→ **Job item**: Report all lines in the records that hold the string "ועדינה".

[Records drawn from a dataset]
——————
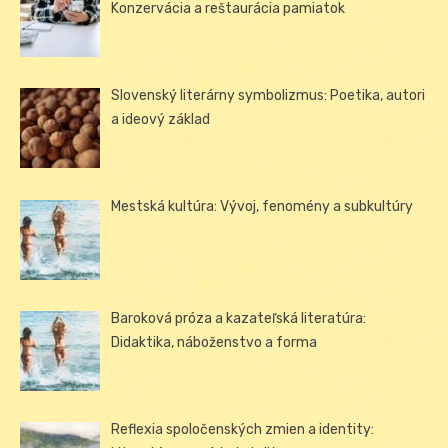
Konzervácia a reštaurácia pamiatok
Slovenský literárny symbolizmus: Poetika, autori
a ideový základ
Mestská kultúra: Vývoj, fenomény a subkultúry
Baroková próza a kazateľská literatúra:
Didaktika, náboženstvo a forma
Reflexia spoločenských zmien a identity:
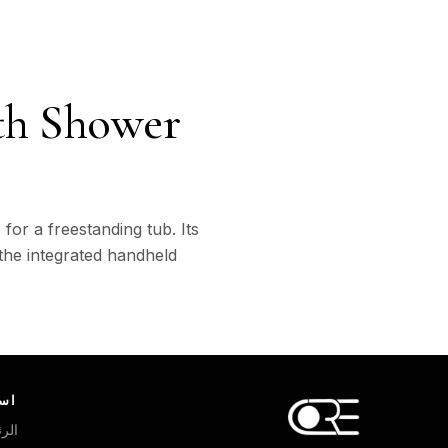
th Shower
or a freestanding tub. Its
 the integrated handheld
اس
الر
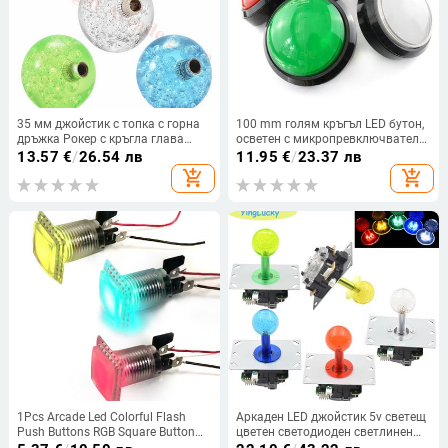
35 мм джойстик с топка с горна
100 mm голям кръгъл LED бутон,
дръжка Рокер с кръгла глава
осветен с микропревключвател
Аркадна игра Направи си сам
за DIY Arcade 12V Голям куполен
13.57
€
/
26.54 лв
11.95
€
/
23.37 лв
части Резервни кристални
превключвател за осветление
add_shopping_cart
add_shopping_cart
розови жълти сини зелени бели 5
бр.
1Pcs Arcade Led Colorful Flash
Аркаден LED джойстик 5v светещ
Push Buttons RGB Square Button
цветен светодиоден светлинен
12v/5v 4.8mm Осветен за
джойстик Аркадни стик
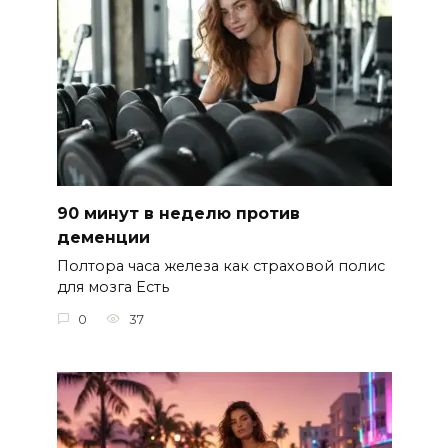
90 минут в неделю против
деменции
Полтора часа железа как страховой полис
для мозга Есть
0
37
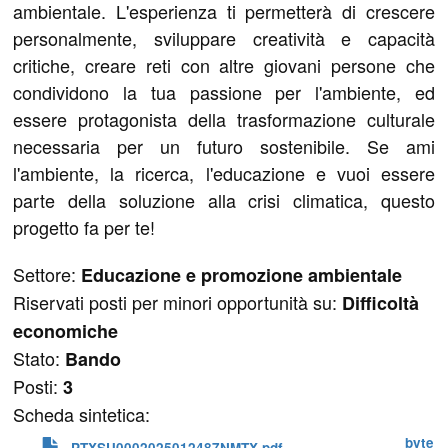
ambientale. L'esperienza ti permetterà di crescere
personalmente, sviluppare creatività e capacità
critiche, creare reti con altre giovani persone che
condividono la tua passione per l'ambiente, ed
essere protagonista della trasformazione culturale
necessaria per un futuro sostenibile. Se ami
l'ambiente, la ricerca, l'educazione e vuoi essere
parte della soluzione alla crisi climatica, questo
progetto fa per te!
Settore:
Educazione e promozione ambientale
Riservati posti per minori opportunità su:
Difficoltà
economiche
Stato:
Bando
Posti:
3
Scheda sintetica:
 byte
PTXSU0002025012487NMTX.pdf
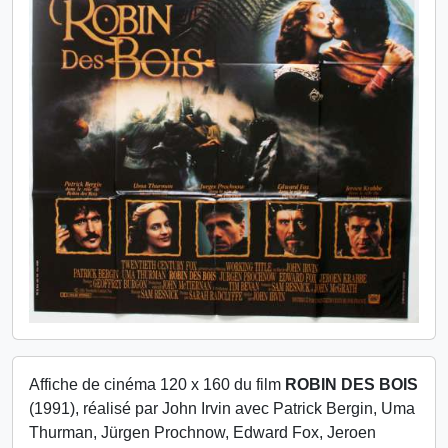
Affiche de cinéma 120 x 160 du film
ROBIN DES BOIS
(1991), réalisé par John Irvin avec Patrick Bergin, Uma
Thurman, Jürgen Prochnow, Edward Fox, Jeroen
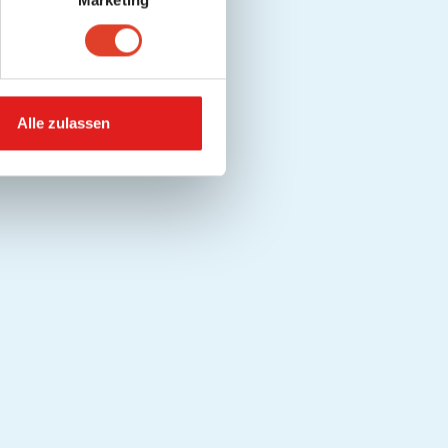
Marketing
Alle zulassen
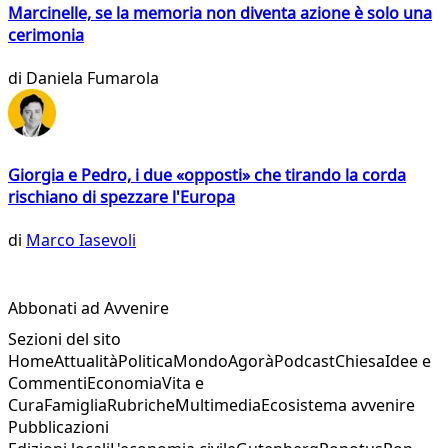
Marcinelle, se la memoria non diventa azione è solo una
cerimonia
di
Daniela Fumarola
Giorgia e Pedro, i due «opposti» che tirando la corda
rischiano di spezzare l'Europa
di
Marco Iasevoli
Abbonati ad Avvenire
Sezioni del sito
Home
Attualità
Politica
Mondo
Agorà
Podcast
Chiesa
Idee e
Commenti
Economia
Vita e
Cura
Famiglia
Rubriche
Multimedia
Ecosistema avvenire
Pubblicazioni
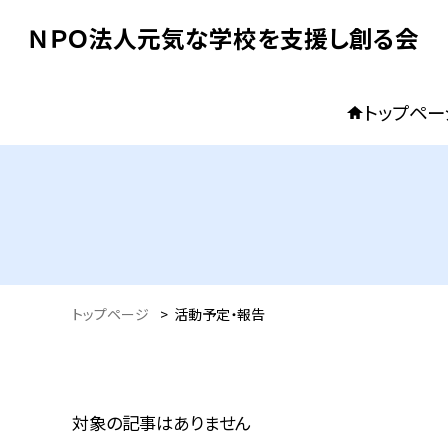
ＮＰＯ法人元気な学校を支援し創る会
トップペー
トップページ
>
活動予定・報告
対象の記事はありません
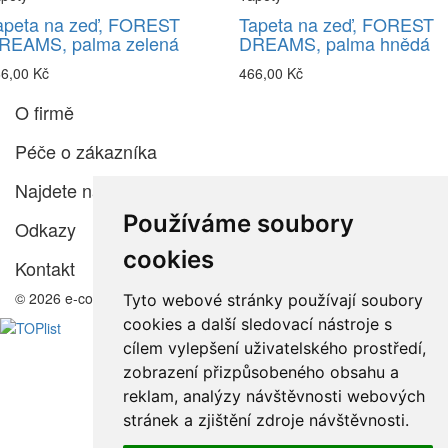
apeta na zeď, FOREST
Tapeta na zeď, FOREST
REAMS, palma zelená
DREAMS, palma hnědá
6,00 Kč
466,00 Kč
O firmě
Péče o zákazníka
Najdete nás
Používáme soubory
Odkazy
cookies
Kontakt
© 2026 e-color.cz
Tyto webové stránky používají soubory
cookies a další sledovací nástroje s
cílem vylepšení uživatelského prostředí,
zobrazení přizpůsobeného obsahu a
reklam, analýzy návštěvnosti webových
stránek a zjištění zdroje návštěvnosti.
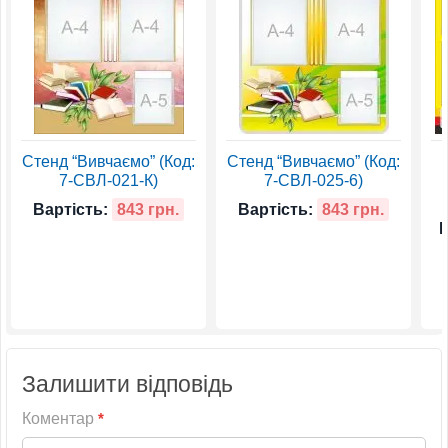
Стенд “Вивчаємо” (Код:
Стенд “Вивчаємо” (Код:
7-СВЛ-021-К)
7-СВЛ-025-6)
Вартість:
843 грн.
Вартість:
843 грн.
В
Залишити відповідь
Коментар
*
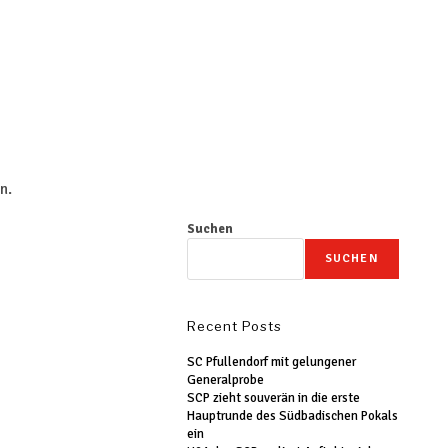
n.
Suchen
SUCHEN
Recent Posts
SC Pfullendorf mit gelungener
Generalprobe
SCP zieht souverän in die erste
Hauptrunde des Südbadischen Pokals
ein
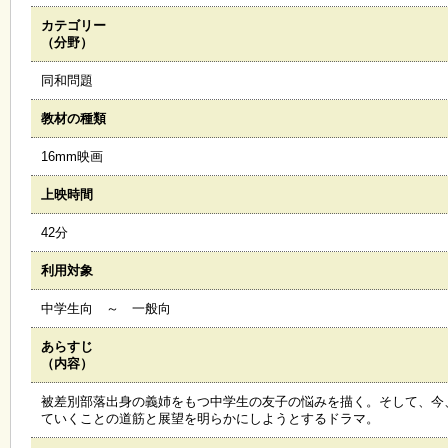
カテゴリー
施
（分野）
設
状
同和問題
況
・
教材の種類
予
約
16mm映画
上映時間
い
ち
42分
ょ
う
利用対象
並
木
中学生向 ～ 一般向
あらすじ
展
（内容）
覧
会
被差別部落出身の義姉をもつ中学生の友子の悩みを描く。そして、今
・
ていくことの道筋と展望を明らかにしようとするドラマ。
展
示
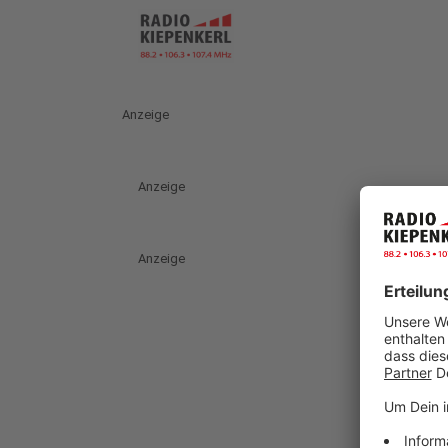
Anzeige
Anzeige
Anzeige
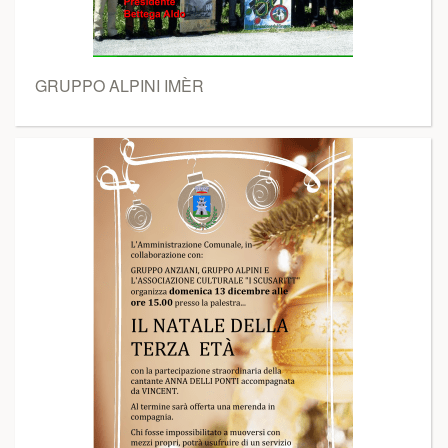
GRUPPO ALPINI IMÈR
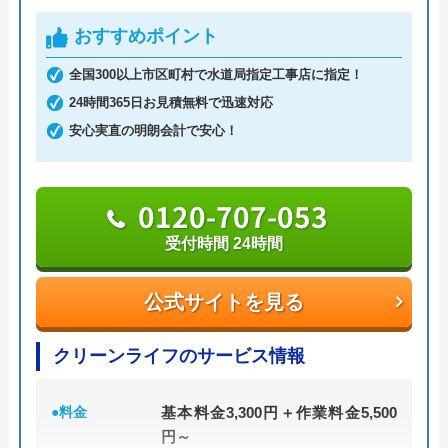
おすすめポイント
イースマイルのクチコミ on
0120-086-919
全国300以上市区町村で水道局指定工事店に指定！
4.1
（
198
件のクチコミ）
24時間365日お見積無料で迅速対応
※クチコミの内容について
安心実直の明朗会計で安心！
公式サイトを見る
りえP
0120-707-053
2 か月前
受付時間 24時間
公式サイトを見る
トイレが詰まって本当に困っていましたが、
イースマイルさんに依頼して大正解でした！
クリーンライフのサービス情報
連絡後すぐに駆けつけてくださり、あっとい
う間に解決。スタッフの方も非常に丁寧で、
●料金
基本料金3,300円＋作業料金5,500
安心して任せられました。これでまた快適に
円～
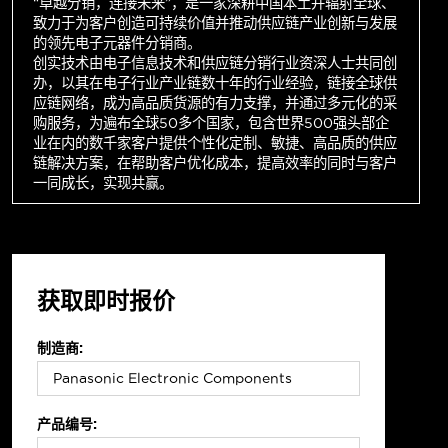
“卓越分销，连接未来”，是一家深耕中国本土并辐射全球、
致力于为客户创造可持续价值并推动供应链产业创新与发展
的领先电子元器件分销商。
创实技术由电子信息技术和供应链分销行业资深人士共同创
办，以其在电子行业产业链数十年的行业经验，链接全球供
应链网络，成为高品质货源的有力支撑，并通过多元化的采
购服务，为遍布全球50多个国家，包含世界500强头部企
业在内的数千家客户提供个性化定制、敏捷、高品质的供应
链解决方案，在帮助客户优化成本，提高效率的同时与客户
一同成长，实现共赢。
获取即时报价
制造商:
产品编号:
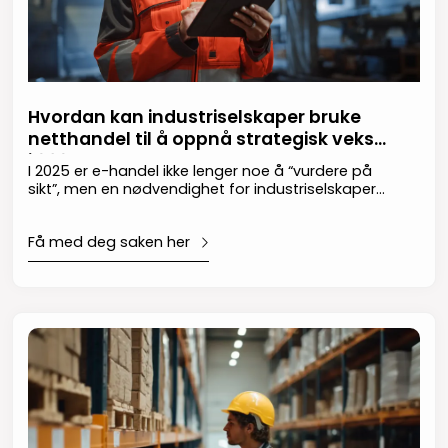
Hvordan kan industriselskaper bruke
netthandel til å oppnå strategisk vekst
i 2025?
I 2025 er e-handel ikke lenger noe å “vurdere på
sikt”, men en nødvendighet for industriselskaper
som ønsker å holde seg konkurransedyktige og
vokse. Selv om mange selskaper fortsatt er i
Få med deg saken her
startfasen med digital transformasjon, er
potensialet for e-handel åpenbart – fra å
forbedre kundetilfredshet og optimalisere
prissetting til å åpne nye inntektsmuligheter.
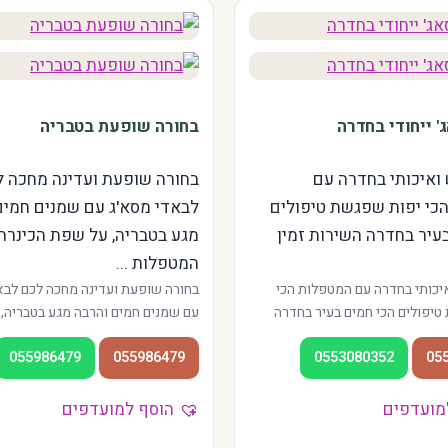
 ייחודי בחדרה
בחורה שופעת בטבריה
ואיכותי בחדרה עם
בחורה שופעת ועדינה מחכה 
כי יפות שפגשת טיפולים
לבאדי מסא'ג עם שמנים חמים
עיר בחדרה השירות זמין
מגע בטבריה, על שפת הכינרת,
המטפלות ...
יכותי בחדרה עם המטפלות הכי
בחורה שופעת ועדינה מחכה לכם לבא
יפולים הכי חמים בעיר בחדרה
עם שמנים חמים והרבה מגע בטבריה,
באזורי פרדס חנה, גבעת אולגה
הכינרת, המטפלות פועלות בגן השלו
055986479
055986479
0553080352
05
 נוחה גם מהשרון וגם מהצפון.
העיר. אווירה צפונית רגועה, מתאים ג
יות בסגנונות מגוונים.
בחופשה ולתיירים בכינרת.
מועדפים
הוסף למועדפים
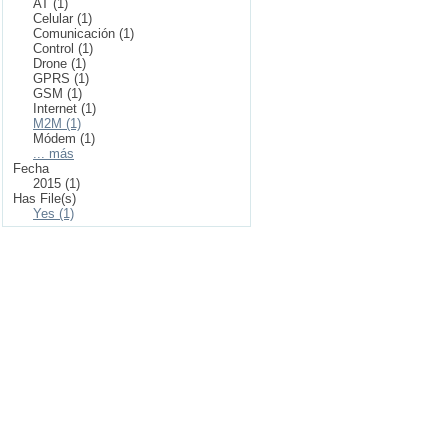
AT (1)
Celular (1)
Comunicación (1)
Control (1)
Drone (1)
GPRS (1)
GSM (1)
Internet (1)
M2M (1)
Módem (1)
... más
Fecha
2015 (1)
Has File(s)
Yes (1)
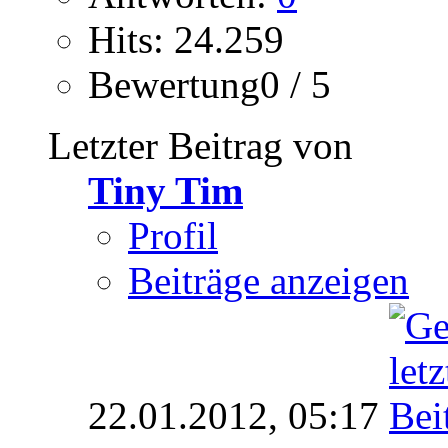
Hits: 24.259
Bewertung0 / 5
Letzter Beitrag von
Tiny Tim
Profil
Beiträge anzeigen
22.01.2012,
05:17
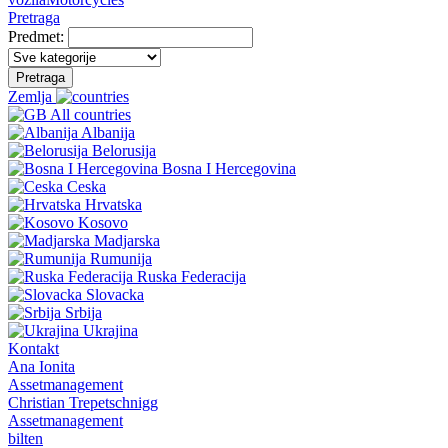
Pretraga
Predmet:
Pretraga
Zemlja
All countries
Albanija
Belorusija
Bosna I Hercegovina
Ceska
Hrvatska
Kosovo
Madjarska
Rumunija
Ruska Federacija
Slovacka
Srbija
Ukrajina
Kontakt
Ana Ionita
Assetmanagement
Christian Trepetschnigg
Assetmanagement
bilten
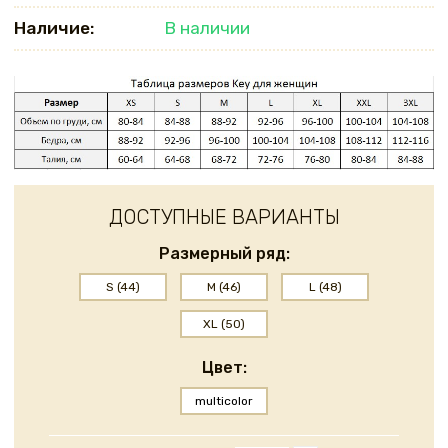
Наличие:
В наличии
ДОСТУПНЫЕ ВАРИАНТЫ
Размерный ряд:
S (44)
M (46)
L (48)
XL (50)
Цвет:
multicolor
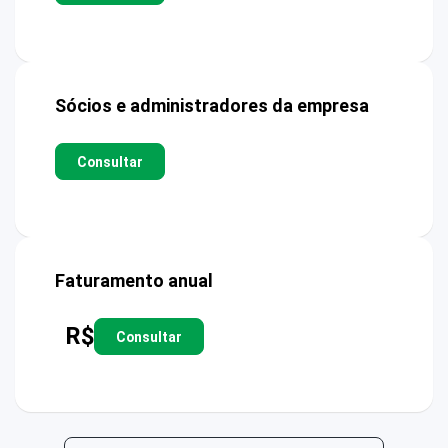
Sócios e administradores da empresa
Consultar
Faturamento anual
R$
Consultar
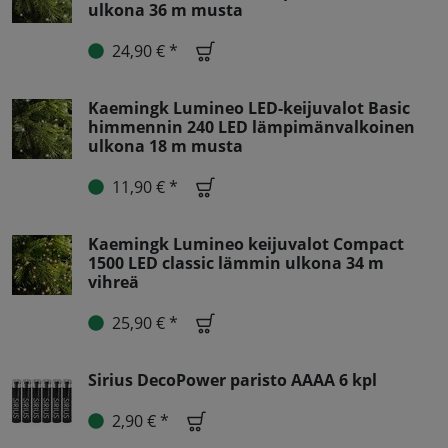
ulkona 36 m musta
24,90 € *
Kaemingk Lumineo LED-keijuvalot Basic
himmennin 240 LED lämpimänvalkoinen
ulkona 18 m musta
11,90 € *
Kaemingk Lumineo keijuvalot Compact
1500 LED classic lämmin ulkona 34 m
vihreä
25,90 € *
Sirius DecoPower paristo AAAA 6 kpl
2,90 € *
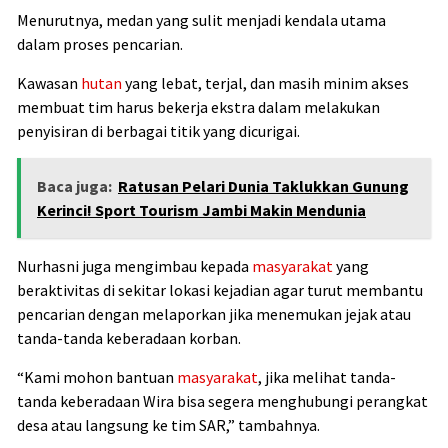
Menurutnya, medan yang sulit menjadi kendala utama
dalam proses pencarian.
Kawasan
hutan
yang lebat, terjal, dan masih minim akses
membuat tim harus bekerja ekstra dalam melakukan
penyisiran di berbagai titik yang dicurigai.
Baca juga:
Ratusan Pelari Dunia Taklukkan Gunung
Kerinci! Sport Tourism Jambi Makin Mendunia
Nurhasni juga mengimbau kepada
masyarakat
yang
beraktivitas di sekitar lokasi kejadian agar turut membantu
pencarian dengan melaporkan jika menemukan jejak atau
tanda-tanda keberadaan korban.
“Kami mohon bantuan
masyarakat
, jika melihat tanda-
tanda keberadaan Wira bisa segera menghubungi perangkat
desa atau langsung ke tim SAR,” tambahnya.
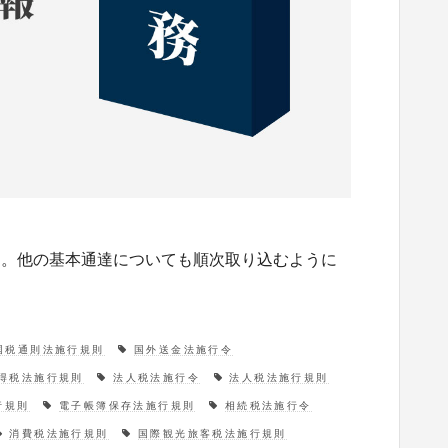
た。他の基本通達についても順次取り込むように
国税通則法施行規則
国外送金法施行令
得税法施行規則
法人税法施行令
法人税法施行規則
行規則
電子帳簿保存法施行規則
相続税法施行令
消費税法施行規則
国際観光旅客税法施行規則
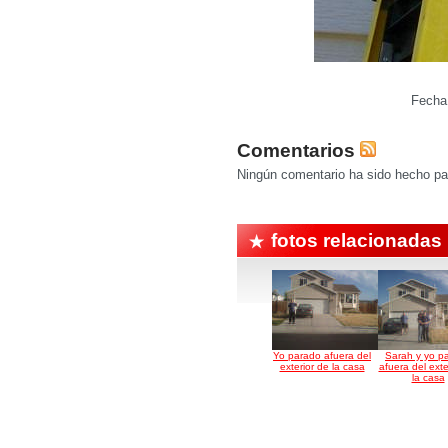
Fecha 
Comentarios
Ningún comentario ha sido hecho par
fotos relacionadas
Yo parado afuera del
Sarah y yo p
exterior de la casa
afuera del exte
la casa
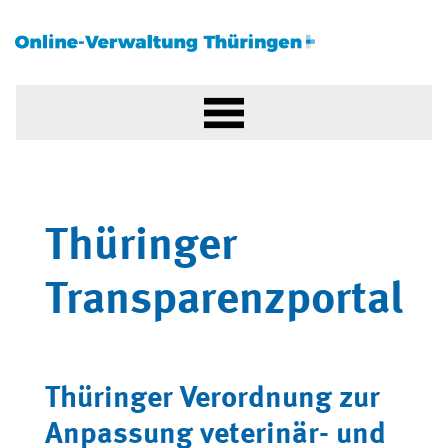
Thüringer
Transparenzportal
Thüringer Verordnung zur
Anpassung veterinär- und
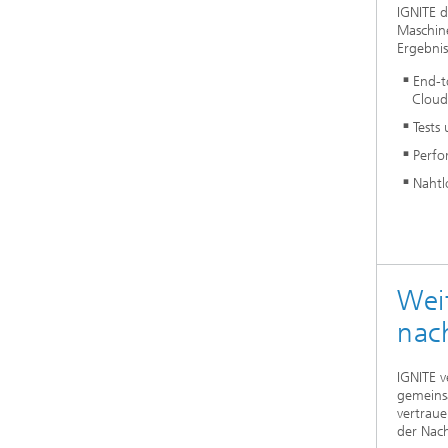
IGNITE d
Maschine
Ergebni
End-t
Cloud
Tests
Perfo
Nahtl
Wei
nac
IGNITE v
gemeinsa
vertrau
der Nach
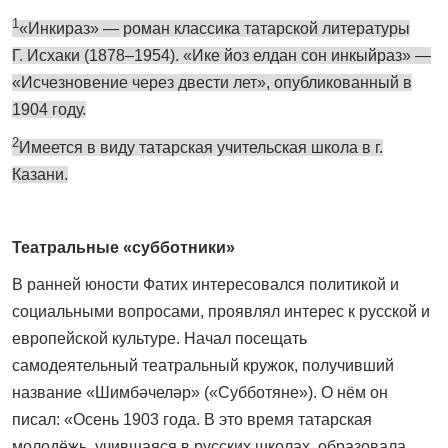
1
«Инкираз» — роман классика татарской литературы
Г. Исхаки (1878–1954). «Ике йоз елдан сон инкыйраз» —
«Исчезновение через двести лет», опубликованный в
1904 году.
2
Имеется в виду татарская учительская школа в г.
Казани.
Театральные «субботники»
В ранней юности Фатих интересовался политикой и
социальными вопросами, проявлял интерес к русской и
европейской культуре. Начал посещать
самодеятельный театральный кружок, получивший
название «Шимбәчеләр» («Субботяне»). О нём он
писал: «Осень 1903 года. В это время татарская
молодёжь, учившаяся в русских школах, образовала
——————
→ **Expected answer**:
בחורה שופעת ועדינה מחכה 
בחורה שופעת ועדינה מחכה לכם לבא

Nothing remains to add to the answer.